Will in the world is revelatory: it transforms the way we see and understand both Shakespeare and his age. The theatre for which Shakespeare wrote and acted was a cut-throat commercial entertainment industry. Yet his plays were also intensely alert to the social and political realities of their times. Shakespeare had to make concessions to the commercial world, for the theatre company in which he was a shareholder had to draw some 1,500 to 2,000 paying customers a day into the round wooden walls of the playhouse to stay afloat, and competition from rival companies was fierce. The key was not so much topicality – with government censorship and with repertory companies recycling the same scripts for years. Instead, Shakespeare had to engage with the deepest desires and fears of his audience.
There have, of course, been many biographies of Shakespeare.

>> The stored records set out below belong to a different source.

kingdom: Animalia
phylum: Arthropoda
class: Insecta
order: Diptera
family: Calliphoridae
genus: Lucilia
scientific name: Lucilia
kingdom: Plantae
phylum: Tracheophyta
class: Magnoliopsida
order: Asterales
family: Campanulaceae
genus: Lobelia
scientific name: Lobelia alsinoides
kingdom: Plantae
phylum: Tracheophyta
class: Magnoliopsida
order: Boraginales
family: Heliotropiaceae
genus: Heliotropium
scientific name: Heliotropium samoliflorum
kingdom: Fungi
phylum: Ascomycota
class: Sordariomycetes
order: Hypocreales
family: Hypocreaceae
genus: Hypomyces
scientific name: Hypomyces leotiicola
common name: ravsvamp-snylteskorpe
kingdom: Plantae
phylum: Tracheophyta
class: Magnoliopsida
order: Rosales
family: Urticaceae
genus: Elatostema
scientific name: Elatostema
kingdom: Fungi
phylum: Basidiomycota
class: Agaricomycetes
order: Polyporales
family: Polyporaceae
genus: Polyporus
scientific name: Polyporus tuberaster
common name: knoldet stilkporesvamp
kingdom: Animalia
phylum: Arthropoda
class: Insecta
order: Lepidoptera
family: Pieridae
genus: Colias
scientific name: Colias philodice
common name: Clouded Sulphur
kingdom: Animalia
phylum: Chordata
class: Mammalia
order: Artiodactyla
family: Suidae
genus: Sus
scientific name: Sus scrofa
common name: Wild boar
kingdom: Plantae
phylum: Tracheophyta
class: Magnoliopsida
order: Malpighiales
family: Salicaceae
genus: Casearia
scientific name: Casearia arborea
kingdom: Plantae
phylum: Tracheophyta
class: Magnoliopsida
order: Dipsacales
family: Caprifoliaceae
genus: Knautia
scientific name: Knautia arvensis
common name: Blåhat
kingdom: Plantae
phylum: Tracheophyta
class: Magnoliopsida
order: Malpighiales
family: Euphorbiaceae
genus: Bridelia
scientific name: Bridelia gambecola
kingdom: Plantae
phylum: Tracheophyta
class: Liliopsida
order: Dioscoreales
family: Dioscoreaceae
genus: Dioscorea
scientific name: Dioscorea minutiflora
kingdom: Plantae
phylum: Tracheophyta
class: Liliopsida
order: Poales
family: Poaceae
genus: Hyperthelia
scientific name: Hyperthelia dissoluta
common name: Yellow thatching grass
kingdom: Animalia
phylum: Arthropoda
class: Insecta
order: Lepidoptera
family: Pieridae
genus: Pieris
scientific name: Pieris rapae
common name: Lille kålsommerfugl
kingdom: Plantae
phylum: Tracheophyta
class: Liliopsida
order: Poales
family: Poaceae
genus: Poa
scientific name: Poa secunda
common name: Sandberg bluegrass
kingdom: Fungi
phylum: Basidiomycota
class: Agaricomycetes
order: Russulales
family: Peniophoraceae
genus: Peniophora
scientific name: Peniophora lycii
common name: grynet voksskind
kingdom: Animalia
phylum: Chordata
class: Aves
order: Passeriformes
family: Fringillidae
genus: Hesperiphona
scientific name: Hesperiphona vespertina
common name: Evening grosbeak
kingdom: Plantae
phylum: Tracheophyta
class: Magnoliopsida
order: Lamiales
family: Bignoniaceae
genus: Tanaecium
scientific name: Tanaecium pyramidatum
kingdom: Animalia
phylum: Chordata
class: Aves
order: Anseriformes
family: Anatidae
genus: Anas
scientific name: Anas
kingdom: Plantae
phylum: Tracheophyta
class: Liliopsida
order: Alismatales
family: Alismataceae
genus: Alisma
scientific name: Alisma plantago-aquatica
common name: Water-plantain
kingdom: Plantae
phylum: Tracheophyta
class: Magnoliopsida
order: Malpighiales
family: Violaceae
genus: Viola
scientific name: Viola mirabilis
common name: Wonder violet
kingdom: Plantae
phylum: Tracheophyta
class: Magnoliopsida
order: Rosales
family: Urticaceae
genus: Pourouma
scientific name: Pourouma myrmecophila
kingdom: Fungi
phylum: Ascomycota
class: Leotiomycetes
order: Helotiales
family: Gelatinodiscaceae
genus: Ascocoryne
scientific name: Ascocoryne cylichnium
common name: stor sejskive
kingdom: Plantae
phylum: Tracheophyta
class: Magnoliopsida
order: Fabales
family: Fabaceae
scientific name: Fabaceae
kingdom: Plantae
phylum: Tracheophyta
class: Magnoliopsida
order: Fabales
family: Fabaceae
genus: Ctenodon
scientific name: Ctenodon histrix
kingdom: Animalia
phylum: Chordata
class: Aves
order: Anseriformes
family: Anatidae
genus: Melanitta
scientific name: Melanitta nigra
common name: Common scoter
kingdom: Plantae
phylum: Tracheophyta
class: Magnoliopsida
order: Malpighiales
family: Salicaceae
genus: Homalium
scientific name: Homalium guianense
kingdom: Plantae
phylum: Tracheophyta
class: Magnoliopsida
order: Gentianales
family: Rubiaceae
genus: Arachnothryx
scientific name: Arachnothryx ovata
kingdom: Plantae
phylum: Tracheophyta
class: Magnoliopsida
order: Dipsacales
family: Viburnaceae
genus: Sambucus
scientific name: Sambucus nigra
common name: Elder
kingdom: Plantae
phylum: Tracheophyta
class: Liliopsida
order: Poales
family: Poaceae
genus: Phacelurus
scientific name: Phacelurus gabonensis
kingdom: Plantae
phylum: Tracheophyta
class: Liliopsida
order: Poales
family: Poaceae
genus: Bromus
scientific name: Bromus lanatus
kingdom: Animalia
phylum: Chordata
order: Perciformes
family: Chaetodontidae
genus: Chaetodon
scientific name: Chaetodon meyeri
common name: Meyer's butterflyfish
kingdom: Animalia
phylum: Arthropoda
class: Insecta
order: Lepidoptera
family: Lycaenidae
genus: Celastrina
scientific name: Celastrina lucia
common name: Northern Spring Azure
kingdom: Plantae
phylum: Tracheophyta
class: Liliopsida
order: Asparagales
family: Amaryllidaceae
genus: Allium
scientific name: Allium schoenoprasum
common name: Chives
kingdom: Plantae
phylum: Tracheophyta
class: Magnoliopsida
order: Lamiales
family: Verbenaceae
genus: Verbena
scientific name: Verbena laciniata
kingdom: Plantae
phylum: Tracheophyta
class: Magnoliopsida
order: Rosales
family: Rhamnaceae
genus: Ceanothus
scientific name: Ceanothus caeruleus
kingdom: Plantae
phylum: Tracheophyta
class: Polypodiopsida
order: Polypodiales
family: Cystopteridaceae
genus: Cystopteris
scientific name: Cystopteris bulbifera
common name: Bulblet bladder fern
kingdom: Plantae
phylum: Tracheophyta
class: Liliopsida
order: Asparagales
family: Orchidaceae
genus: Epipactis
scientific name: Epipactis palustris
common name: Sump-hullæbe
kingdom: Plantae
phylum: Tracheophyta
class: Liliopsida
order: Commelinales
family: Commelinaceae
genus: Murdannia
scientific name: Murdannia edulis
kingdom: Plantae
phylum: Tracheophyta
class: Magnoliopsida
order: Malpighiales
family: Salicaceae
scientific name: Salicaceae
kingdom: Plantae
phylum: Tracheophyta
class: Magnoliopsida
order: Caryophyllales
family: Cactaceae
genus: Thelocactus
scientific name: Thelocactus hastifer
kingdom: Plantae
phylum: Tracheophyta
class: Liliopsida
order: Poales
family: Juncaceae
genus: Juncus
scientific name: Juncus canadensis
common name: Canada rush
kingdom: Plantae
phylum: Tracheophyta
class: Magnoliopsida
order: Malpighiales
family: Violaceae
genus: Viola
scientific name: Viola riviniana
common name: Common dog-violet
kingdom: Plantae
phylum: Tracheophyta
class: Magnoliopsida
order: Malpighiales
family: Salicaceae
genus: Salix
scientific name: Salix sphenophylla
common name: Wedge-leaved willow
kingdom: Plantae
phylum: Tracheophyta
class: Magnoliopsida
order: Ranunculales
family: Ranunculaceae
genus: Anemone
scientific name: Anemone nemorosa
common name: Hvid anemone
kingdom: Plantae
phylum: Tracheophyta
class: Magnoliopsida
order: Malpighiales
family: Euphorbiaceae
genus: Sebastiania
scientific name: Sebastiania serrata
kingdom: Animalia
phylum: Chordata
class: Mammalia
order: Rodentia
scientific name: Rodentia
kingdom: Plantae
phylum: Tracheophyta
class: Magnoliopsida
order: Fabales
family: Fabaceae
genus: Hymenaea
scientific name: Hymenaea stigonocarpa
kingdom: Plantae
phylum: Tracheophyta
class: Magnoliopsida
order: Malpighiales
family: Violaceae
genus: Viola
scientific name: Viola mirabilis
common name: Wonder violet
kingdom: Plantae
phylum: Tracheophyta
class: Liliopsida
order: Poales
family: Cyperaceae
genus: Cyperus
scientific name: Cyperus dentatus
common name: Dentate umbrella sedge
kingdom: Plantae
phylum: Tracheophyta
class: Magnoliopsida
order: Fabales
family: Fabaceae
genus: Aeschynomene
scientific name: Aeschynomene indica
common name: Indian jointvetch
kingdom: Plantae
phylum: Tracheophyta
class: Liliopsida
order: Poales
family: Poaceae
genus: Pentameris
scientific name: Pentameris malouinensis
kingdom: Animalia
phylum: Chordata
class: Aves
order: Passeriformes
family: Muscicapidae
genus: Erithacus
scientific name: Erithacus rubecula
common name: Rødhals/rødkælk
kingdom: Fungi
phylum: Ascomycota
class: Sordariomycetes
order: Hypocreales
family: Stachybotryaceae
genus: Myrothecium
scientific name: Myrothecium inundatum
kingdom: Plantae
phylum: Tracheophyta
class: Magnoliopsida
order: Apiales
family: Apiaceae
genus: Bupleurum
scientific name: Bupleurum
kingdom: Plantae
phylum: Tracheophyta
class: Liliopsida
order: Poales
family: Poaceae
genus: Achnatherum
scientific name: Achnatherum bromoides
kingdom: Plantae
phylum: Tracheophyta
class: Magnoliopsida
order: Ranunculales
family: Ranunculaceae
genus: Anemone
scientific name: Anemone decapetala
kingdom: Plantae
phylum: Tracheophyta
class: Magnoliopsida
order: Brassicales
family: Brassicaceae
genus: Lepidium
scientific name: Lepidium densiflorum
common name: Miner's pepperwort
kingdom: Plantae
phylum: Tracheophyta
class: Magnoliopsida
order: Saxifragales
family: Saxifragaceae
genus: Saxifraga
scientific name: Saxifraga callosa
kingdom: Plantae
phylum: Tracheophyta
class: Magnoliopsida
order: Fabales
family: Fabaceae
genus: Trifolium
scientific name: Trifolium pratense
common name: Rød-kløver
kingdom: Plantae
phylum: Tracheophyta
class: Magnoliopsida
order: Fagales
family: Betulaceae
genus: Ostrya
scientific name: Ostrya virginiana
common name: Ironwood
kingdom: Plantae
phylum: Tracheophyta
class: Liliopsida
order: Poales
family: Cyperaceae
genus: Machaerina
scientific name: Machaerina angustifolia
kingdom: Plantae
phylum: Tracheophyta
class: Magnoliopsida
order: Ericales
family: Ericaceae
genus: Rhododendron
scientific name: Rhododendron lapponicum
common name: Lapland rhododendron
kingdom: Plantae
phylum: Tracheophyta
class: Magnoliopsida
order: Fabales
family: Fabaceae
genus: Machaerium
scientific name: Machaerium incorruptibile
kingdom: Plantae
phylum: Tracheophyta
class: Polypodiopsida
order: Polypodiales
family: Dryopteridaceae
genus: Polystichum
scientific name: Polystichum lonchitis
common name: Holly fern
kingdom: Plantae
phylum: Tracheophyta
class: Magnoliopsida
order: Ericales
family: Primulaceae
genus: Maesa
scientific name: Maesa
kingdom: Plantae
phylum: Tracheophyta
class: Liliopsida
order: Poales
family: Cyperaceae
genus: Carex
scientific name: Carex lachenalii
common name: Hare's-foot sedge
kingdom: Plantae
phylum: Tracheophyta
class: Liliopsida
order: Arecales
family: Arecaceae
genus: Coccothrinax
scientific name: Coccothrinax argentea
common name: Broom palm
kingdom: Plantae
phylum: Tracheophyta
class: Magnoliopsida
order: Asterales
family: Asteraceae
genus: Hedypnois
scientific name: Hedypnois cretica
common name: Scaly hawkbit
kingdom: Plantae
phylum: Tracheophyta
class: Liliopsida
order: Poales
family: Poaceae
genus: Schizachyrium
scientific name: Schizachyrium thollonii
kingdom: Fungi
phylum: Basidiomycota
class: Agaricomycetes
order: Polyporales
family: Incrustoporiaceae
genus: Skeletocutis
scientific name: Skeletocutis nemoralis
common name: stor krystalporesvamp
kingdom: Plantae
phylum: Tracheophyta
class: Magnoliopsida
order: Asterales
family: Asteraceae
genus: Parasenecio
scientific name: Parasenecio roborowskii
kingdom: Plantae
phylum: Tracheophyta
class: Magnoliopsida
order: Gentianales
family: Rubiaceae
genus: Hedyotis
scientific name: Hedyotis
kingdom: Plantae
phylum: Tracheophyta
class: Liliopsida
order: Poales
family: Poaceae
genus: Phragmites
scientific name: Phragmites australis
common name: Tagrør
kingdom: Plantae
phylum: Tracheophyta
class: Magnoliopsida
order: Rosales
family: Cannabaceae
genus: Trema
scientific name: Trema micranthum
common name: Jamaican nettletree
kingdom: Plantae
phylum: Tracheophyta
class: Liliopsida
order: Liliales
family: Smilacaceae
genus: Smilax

The problem each one faces is the thin amount of material surrounding his life. They lead us through the available traces but leave us no closer to understanding how the playwright’s astounding triumphs came about. The real-world sources of Shakespeare’s language – of his fantasies, passions, fears, and desires – lie outside the scope of these earlier books. Will in the World will set out to recover the links between Shakespeare and his world and with them construct a full and vital portrait of the man. It is a journey that centres on the perils and pleasures of Shakespeare’s unfolding imaginative generosity – his ability to enter into others’ imaginations, to confer upon them his own strength of spirit, to make them live and breathe as independent beings as no other artist who ever lived has done.